§ **Задача**
Перепечатайте из фрагмента о Жакобе всё, что идёт от слов «Что ждало Жакоба, женись» и ниже вплоть до слов «себя достаточно высоко.».

§ **Фрагмент документа**
====
Что ждало Жакоба, женись он на Женевьеве? Обычная в те годы карьера лакея, становящегося последовательно дворецким, управляющим в имении барина, наконец, может быть, чиновником финансового ведомства. Нашему герою этот путь кажется унизительным. Он хочет большего, ибо ценит себя достаточно высоко.
В моменты самых низких падений Жакоба автор находит в своем герое не утраченные совершенно высокие душевные качества, помогающие ему в этом бесчестном обществе выбрать по возможности правильный, честный путь. Он выбирает его часто не благодаря обдумыванию и расчету, а инстинктивно. Жакоб приходит к выводу, что мы действуем "под влиянием безотчетных ощущений, которые появляются неведомо откуда, руководят нами, а мы о них и не задумываемся". Причем интуиция может подсказать человеку и честное и бесчестное решение. Но писатель верит в доброе, здоровое начало в своем герое. Осуждая аморальность аристократии и эгоистический практицизм буржуазии, он открывает психологические глубины в простом крестьянине, показывает, как тот вынужден идти на моральный конформизм - но не для того, чтобы окончательно потерять себя, утратить свое лицо, а для того, чтобы, пройдя эту суровую школу жизни, вновь обрести его. И этот процесс показан в романе с невиданной для литературы того времени убедительностью и широтой. В конце книги перед нами уже совсем новый Жакоб - не наивный и простодушный крестьянский парень, а мужчина, научившийся читать в сердцах и прежде всего в своем собственном. Возмужание, воспитание Жакоба совершилось.
====
§ **Сохранённые записи**
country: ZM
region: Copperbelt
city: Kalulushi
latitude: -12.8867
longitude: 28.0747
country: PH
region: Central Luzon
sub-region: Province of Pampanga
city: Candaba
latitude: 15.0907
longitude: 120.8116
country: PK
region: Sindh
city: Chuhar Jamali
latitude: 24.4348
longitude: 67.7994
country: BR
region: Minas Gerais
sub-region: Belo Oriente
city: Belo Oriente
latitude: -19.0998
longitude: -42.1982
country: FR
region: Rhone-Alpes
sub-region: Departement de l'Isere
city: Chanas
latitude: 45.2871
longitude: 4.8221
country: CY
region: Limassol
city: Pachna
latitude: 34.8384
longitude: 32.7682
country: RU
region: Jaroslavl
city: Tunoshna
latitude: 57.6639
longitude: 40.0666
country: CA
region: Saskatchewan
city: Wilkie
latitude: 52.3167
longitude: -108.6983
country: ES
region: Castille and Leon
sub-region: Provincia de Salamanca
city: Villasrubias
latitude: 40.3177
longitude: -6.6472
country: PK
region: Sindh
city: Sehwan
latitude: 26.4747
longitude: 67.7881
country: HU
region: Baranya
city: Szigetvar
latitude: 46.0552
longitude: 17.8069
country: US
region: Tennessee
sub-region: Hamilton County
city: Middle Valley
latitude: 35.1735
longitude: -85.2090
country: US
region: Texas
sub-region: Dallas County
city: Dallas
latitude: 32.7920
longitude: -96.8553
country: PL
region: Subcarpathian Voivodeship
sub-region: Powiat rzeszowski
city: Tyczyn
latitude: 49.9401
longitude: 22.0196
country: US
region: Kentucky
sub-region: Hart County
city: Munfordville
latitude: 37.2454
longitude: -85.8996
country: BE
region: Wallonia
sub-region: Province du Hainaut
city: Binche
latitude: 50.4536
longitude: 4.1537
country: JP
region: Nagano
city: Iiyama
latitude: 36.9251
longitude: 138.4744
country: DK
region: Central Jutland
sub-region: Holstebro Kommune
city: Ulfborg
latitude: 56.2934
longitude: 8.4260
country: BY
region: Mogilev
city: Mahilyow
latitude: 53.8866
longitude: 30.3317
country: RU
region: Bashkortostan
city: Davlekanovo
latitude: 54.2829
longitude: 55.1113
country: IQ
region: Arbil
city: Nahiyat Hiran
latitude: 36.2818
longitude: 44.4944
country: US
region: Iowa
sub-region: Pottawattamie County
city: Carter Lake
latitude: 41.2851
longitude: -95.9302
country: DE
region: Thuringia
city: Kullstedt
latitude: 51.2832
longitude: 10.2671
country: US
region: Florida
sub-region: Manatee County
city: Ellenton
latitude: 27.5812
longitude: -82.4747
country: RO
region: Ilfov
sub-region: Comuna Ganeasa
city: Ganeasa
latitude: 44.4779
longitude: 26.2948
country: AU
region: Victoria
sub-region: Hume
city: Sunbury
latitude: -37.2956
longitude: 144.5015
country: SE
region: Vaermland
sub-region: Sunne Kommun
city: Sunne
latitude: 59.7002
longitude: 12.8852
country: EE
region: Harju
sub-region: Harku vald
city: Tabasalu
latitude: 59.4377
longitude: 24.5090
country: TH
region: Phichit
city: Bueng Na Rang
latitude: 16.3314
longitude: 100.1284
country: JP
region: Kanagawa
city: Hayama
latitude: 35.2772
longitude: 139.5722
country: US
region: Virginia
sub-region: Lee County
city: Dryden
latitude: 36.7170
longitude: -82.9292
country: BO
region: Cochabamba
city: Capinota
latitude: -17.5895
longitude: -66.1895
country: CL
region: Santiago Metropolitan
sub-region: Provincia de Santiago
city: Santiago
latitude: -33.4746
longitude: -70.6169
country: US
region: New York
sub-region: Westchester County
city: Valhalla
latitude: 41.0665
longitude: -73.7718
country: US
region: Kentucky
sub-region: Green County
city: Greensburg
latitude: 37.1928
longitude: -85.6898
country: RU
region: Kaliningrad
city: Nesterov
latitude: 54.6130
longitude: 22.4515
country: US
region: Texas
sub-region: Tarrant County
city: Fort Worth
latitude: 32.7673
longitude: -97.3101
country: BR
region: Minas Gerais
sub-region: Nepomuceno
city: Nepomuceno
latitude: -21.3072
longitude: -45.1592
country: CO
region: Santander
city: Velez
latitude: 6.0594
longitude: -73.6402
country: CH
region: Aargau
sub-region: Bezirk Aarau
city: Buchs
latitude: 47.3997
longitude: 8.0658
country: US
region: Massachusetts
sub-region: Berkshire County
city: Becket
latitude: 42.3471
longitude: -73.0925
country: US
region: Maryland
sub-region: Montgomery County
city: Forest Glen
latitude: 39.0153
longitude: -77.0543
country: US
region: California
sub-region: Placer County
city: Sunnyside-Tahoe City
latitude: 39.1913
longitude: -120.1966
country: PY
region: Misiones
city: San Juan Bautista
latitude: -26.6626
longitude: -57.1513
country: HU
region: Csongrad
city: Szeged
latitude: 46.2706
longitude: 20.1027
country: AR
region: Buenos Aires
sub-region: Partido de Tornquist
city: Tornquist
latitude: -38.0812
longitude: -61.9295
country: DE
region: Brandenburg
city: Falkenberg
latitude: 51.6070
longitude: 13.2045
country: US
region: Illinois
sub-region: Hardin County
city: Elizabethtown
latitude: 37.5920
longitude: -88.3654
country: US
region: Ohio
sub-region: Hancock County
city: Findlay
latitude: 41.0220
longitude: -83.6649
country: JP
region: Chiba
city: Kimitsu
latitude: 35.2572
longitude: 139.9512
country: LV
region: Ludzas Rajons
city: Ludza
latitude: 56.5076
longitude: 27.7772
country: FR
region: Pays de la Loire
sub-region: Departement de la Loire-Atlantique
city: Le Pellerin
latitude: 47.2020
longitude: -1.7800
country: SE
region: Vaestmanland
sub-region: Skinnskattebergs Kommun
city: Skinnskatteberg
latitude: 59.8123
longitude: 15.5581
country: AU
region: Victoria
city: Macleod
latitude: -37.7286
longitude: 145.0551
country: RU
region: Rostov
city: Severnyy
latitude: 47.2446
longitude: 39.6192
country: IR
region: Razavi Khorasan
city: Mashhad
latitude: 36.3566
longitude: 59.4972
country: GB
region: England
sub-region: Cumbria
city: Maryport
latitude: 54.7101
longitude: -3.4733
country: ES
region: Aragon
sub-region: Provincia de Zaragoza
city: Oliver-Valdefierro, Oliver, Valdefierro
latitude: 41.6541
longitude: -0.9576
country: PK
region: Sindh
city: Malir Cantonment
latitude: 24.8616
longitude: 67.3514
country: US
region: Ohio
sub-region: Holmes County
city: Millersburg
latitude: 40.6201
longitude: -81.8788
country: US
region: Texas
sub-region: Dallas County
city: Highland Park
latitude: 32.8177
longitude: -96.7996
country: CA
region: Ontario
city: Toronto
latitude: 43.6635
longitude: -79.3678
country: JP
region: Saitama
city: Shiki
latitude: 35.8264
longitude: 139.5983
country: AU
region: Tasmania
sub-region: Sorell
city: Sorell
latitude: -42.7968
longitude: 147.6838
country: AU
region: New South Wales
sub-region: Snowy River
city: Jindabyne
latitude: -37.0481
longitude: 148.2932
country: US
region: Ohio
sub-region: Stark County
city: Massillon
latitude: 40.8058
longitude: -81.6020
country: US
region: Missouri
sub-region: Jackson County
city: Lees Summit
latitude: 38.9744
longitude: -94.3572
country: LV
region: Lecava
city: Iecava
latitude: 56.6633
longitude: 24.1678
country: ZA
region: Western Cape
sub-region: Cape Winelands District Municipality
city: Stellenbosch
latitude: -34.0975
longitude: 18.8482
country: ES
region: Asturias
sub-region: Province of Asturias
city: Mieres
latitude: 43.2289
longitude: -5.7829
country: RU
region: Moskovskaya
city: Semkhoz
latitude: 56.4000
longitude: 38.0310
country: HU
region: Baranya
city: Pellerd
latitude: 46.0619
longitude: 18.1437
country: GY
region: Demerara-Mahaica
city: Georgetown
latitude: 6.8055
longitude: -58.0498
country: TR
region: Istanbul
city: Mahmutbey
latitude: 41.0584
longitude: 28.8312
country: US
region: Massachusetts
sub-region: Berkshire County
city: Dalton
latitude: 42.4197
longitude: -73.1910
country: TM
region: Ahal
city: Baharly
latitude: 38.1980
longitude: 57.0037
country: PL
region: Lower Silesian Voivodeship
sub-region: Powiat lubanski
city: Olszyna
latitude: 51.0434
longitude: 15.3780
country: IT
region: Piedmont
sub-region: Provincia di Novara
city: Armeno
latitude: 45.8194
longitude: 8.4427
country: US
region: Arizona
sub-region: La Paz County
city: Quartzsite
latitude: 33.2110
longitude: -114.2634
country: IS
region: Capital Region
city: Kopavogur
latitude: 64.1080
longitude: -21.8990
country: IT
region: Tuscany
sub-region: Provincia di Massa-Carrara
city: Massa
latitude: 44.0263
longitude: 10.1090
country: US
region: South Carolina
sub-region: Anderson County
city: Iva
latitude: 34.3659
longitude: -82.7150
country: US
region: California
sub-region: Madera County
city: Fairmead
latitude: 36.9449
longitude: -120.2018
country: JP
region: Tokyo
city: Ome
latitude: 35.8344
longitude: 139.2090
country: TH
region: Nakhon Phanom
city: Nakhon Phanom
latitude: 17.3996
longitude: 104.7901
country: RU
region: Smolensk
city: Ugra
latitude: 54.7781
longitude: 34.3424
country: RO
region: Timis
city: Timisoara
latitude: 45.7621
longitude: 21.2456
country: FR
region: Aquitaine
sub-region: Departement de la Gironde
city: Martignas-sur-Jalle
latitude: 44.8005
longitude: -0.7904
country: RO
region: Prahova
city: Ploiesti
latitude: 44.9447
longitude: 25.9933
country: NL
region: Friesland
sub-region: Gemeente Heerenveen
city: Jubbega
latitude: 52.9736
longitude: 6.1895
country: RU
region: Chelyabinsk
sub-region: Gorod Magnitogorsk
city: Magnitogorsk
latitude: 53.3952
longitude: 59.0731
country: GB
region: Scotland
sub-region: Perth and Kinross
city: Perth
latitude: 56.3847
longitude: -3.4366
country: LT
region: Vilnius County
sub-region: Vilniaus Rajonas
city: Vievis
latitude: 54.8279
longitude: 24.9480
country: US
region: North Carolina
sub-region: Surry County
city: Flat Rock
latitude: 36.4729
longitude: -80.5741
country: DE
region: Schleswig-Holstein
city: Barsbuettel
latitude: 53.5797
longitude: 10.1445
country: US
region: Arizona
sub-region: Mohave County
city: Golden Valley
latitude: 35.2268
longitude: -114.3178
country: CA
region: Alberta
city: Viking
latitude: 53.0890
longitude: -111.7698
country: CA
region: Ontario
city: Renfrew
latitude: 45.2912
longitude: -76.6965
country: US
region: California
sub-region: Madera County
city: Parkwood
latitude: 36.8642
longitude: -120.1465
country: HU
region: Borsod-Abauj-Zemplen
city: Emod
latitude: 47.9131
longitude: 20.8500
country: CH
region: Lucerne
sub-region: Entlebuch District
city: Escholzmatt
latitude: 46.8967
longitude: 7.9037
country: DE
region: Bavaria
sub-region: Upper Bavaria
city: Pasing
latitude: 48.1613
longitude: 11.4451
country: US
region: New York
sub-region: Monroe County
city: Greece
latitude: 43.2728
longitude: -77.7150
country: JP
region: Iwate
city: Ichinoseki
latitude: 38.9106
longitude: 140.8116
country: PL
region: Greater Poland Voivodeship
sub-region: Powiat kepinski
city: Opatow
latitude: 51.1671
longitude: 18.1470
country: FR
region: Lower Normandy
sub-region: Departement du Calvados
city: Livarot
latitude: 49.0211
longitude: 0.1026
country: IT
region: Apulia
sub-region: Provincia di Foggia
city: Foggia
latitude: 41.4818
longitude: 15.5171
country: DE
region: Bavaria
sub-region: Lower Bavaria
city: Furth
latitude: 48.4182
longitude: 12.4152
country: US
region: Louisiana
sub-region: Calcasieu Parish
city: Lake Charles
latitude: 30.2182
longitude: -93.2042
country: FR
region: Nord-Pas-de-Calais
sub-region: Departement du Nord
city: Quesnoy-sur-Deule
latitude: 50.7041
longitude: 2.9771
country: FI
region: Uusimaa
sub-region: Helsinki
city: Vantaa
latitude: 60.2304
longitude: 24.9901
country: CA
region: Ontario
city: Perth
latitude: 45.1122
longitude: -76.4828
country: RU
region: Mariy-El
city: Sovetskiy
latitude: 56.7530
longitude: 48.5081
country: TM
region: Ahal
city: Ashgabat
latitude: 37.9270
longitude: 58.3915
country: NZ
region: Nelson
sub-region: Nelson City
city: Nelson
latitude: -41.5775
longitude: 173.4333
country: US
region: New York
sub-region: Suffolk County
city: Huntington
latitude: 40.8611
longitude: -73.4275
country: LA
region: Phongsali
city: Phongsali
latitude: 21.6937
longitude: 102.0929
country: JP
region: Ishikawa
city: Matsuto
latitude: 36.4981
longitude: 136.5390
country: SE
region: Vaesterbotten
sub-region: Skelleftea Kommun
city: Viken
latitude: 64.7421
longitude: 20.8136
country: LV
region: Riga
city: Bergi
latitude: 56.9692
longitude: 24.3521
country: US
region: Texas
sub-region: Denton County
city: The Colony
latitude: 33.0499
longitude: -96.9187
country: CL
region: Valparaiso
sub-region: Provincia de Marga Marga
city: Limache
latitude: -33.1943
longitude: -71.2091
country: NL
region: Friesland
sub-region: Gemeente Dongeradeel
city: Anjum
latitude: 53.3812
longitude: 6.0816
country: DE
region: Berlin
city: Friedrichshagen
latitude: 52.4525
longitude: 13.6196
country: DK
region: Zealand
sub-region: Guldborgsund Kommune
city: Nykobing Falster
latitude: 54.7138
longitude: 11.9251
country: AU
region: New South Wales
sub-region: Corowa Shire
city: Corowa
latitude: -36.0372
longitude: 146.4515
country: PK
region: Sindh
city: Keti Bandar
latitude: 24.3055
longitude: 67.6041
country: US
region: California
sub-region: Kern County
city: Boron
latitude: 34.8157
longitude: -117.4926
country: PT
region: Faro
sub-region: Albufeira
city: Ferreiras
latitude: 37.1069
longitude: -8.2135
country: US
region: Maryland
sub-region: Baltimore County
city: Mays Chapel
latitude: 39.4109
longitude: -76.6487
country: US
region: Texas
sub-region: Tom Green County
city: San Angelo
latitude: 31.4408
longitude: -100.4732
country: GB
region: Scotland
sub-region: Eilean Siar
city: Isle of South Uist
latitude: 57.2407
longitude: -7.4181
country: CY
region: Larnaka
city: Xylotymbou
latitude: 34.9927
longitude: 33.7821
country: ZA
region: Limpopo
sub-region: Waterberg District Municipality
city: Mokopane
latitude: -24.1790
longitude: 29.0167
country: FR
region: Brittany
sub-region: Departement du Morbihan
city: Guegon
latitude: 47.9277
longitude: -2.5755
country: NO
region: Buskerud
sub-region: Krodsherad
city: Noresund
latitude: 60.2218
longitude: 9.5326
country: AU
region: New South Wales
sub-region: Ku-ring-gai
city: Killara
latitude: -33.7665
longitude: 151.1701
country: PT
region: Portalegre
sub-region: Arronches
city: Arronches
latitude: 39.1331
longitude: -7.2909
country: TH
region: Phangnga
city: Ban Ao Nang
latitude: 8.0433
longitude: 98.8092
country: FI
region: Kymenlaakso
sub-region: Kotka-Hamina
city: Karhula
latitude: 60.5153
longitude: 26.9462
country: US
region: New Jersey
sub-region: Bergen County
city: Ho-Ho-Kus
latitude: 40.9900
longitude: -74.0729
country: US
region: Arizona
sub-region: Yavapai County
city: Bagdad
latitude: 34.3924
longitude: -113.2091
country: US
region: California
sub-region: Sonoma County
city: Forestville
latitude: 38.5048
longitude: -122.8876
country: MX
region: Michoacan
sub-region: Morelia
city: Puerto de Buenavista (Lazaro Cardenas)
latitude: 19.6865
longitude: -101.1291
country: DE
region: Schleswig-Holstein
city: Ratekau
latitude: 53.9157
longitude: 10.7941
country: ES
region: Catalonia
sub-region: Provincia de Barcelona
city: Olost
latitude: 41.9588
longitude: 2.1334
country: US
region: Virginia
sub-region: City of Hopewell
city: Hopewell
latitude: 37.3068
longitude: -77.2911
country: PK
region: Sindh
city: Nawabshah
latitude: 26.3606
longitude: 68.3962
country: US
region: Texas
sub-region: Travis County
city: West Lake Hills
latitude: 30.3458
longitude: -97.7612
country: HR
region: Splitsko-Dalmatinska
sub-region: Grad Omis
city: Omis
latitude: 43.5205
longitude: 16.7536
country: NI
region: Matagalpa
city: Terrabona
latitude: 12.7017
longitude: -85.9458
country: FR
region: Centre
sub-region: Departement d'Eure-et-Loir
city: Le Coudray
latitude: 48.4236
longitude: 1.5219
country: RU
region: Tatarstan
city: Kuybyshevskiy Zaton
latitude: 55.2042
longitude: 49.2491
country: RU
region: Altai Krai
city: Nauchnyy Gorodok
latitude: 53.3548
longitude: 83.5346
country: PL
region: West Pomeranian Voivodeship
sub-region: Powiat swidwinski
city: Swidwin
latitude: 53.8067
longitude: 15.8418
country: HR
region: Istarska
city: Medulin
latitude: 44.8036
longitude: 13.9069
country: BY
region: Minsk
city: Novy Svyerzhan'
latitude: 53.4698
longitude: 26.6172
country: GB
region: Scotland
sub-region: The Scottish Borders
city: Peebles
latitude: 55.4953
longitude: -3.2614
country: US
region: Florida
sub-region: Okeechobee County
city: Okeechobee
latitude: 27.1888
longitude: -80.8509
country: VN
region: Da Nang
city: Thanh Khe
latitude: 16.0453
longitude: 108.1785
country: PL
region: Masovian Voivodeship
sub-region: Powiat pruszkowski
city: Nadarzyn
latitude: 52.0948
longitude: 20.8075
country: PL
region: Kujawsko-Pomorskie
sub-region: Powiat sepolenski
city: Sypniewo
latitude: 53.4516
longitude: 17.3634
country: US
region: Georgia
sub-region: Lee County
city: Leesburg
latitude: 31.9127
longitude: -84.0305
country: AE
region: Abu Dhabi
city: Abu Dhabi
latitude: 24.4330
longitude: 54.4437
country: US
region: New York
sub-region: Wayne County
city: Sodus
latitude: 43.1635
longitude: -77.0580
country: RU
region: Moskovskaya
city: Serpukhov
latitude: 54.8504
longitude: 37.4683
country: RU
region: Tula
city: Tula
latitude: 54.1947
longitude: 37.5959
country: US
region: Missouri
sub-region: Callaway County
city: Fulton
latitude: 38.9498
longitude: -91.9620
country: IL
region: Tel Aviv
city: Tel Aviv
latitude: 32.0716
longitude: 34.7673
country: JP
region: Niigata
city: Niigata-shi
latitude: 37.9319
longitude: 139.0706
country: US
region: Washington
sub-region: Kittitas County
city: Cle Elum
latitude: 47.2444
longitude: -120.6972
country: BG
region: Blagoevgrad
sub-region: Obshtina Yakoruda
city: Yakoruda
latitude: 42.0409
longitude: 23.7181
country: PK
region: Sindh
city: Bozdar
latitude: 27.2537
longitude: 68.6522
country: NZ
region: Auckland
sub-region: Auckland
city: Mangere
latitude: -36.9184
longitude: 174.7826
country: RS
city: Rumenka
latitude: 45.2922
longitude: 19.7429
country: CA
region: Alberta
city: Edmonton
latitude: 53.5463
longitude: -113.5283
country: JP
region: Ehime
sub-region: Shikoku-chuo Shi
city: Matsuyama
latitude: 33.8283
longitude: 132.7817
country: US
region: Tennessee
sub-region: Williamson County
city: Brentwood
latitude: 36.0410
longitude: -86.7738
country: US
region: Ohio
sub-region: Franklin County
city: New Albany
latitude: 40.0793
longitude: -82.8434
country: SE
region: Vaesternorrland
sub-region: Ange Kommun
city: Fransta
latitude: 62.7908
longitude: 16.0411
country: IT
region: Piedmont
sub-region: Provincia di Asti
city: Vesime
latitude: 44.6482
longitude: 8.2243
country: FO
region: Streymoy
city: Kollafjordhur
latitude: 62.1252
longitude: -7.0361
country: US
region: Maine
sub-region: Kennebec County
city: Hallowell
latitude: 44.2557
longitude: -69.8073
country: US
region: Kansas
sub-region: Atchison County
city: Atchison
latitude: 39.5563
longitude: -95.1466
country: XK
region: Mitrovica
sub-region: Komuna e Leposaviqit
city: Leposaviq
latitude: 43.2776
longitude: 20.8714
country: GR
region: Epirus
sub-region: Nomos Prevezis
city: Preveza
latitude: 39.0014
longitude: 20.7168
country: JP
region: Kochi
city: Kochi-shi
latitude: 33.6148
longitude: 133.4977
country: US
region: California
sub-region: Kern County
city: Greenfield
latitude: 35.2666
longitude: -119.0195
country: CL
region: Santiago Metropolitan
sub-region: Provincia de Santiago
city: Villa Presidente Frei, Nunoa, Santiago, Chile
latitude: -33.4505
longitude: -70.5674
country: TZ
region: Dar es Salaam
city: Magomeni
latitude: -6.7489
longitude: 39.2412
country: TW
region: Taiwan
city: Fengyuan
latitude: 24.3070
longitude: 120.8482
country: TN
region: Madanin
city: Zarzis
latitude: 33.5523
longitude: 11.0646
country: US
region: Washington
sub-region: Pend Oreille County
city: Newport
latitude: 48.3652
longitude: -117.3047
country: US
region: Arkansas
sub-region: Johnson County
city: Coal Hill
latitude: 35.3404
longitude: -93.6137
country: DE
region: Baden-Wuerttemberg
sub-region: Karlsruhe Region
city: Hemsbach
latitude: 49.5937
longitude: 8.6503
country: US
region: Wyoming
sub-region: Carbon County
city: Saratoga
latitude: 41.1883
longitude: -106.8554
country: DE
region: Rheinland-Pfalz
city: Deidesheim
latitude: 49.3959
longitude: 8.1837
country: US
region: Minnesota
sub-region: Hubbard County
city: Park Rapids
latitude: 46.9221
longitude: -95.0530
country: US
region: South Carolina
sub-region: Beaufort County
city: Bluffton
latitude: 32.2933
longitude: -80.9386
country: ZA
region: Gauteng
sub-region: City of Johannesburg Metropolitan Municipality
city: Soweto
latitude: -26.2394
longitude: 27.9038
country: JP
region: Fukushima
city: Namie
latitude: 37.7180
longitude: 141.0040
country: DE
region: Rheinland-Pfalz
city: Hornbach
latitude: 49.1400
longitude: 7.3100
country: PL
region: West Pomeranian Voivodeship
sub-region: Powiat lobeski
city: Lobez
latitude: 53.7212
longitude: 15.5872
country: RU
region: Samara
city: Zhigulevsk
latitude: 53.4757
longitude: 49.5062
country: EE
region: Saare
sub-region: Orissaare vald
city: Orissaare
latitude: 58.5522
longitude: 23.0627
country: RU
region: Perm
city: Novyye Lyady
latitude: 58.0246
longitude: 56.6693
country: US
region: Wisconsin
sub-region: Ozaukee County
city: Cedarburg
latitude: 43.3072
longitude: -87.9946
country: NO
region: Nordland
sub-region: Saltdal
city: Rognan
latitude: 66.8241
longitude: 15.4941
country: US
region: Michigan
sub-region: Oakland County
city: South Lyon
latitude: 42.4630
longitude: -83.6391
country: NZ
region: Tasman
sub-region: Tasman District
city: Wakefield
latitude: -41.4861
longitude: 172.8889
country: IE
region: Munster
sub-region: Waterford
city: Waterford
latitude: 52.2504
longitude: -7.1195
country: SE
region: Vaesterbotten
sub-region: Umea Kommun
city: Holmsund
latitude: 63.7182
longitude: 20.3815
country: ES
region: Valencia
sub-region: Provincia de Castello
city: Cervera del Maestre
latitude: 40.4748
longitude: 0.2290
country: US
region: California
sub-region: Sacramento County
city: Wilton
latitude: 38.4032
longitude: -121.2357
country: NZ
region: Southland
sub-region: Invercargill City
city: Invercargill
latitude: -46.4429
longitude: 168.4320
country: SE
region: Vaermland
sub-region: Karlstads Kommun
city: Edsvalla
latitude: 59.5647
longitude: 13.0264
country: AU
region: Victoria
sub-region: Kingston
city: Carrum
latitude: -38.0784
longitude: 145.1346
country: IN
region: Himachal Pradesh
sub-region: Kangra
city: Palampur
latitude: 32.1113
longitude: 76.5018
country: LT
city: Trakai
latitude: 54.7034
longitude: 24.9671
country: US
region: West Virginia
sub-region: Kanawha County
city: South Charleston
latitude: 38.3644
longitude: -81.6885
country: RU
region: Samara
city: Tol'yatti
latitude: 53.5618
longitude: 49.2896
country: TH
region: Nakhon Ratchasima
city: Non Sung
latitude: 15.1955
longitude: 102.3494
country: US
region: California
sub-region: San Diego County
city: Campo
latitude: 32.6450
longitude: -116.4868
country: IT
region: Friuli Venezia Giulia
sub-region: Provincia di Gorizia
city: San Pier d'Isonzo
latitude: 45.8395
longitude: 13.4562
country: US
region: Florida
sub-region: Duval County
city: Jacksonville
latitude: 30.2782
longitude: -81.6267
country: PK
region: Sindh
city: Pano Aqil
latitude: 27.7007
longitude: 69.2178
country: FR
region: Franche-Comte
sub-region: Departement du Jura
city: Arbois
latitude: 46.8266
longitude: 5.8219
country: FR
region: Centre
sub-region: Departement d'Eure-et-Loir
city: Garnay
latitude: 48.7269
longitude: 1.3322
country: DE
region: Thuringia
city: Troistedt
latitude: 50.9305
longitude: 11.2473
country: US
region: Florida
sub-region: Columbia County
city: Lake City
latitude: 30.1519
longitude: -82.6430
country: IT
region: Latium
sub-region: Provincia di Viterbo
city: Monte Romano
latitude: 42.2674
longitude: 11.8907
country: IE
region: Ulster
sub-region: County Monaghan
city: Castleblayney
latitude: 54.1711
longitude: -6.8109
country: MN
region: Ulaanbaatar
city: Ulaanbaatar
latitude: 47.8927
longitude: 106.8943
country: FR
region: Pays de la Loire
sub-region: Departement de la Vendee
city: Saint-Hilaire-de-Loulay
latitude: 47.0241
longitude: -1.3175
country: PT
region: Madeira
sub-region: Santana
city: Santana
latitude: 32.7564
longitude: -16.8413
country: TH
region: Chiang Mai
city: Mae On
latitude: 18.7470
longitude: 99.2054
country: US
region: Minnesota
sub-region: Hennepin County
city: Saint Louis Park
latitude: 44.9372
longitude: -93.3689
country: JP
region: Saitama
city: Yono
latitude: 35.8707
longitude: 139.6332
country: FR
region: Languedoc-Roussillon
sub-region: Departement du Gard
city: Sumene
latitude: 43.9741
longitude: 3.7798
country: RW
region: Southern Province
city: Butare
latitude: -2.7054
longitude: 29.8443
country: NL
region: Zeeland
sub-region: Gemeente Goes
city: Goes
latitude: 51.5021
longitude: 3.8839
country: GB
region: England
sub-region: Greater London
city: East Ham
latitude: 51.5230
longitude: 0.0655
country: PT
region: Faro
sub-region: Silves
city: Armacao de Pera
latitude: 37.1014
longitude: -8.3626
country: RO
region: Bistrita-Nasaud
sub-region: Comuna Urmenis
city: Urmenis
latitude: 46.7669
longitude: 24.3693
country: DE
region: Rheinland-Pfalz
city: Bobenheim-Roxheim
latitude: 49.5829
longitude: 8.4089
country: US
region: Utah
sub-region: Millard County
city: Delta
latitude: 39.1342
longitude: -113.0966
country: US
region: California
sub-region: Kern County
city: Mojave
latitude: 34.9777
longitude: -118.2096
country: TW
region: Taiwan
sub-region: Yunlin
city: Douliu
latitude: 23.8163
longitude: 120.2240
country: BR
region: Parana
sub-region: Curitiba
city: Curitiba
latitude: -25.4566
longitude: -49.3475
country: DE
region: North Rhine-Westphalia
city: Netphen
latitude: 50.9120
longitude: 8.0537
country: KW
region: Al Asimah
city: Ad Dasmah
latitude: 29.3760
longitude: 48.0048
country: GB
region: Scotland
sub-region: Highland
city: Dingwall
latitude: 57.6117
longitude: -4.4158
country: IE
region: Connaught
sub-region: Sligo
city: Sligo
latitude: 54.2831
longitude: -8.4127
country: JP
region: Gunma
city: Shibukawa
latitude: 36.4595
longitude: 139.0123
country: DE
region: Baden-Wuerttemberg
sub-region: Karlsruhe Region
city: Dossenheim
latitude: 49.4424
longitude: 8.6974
====
§ **Ответ**
Что ждало Жакоба, женись он на Женевьеве? Обычная в те годы карьера лакея, становящегося последовательно дворецким, управляющим в имении барина, наконец, может быть, чиновником финансового ведомства. Нашему герою этот путь кажется унизительным. Он хочет большего, ибо ценит себя достаточно высоко.